There were also reports at the time that Godane pushed rival clans into the forefront of the fighting rather than his own people.
Those heavy losses and last week's surprise retreat by al-Shabaab from Mogadishu, most of which it had controlled since 2007, in the face of a major offensive by TFG and Amisom forces intensified dissatisfaction with Godane's leadership.
Al-Shabaab was forced to abandon the Bakara Market, Mogadishu's commercial heart and a key source of revenue in the form of "taxes" imposed on merchants.
Meantime, the Americans have been developing their intelligence-gathering capabilities in Somalia, as they have in Yemen, and it's likely they'll try to hit al-Shabaab while it's reeling.

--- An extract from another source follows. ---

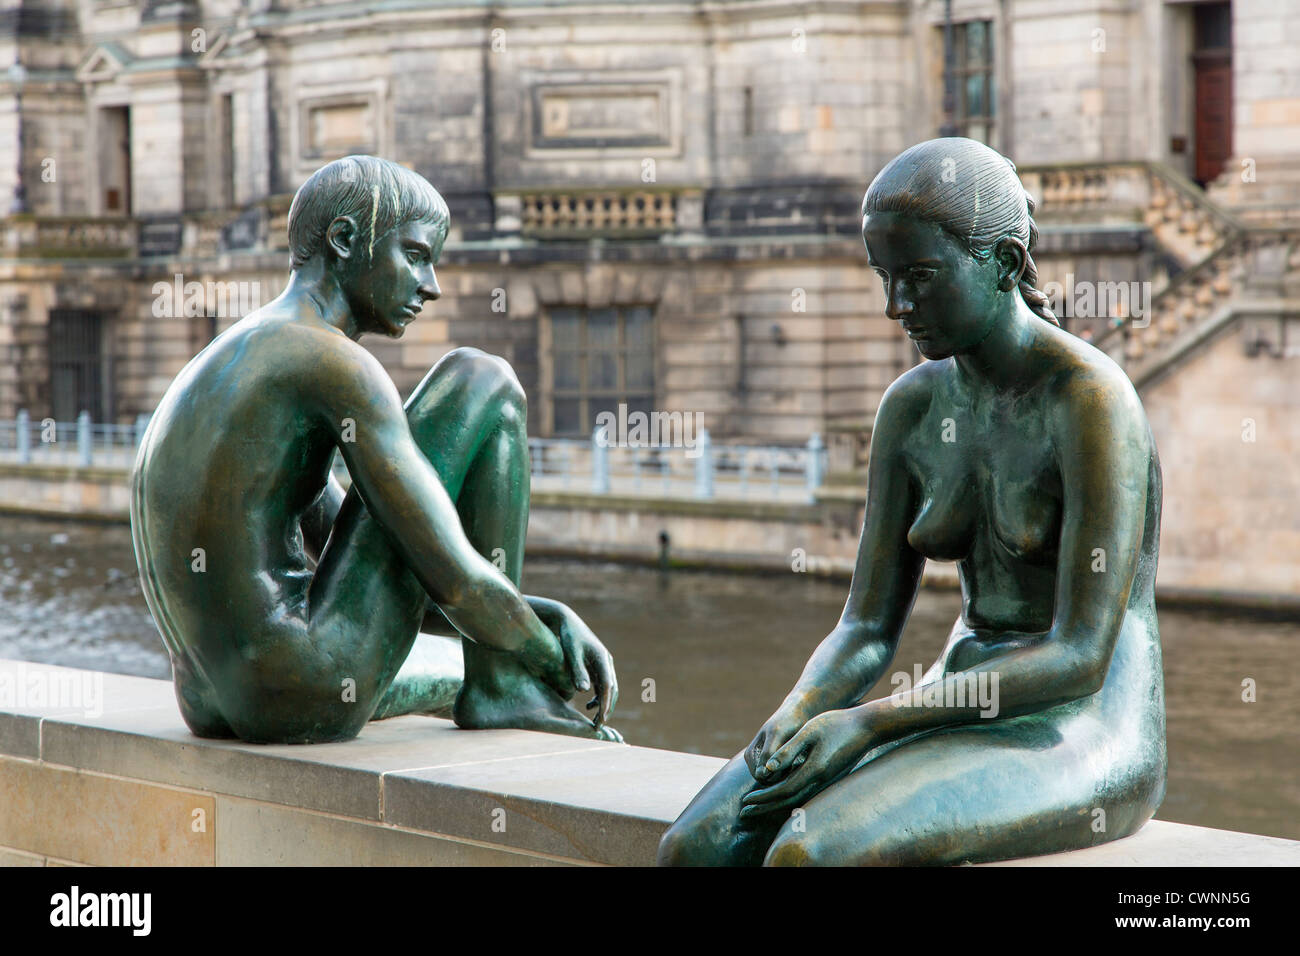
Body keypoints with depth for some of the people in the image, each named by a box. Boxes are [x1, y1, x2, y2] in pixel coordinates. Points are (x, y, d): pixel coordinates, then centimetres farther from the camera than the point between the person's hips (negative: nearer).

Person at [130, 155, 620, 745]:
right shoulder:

U.S. security specialist Jeremy Scahill says the CIA has in recent months established a clandestine counter-terrorism center at a fortified compound at Mogadishu's Aden Adde International Airport.

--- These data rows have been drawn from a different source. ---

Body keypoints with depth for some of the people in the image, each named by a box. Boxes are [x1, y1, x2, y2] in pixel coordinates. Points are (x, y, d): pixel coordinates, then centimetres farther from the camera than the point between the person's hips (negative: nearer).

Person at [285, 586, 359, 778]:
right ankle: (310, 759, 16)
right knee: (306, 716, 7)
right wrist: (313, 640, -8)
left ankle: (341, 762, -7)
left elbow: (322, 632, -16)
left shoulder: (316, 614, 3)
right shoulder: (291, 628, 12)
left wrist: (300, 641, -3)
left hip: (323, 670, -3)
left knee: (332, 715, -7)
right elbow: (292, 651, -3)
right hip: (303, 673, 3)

He reported in July that the CIA runs "a counter-terrorism training program for Somali intelligence agents and operatives aimed at building up an indigenous strike force capable of snatch operations and targeted 'combat' operations against members of al-Shabaab.

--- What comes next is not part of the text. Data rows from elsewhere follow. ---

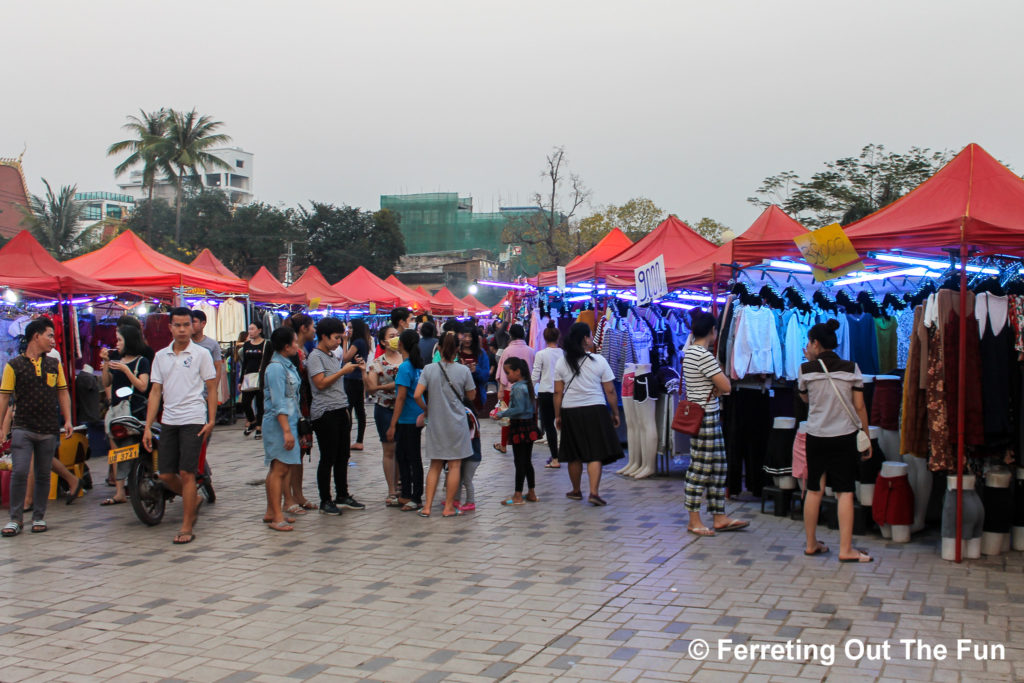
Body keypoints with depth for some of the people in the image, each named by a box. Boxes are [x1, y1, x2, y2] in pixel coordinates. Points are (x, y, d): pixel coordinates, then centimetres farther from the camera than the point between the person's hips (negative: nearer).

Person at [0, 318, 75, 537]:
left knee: (43, 475, 8)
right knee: (19, 472, -12)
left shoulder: (55, 364, 12)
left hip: (49, 429, 3)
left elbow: (63, 393, 15)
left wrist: (68, 420, 5)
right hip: (22, 428, -3)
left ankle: (39, 517, 18)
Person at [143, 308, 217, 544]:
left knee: (186, 473, -7)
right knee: (165, 474, 6)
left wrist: (211, 421, -8)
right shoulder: (161, 356, 11)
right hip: (168, 421, 5)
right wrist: (148, 427, 5)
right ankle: (194, 499, 34)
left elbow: (211, 389, 0)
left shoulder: (201, 354, 0)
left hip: (193, 421, -5)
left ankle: (187, 528, 2)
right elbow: (155, 392, 10)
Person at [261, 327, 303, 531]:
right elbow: (278, 402, -21)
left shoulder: (287, 365, 13)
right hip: (278, 423, -10)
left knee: (278, 468, 14)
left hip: (289, 421, 10)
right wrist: (286, 431, -24)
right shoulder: (276, 368, -16)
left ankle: (272, 512, 21)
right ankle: (276, 516, -4)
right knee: (279, 469, -8)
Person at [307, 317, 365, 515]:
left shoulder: (333, 356, 18)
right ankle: (325, 501, 5)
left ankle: (342, 496, 21)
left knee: (343, 456, 12)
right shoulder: (315, 357, -8)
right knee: (328, 459, -3)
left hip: (340, 411, 9)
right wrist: (343, 371, -14)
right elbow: (320, 383, -18)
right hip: (325, 413, -9)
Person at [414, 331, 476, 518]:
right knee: (454, 465, 7)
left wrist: (426, 410, 6)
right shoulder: (463, 371, -8)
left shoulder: (429, 369, -5)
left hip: (435, 422, 2)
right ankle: (449, 507, 10)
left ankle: (427, 507, 10)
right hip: (456, 423, -2)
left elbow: (417, 395, -11)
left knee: (435, 466, 12)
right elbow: (471, 396, 4)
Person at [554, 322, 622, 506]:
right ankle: (594, 492, -11)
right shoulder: (598, 360, -4)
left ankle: (576, 491, 25)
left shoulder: (562, 363, 1)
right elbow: (610, 391, -2)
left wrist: (558, 416, 9)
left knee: (574, 456, 13)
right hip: (595, 410, -3)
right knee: (595, 454, -1)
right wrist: (615, 413, 7)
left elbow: (558, 392, 2)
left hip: (570, 411, 3)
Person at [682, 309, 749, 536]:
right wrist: (718, 388, 2)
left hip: (709, 417, 10)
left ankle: (719, 518, 19)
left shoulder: (689, 351, 11)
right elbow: (726, 386, -18)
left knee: (717, 467, 13)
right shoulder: (704, 355, -18)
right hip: (705, 417, -10)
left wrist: (714, 390, 2)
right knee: (700, 469, -1)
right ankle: (694, 520, 7)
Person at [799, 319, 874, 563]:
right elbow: (859, 407, -2)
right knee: (845, 492, 0)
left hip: (816, 437, 1)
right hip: (844, 436, -1)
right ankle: (846, 549, -2)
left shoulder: (806, 369, -5)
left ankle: (811, 544, 18)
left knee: (814, 490, 10)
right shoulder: (851, 369, -3)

"As part of its expanding counter-terrorism program in Somalia, the CIA also uses a secret prison buried in the basement of Somalia's National Security Agency headquarters where prisoners suspected of being al-Shabaab members or having links to the group are held."
Scahill reported that there are usually as many as 30 CIA officers in Mogadishu. They're aided by French intelligence agents.
The Americans also fear that an al-Shabaab-AQAP alliance could result in the Islamists securing control of the Bab-al Mandeb Strait at the southern end of the Red Sea.
This is a vital maritime artery between the Red Sea and the Indian Ocean through which much of the oil heading west from the Persian Gulf passes.
U.S. authorities also worry that such an alliance, which leaders in both groups appear to have been seeking, would give AQAP access to 40-50 American citizens of Somali extraction in al-Shabaab who could be used to penetrate homeland security to carry out attacks in the United States.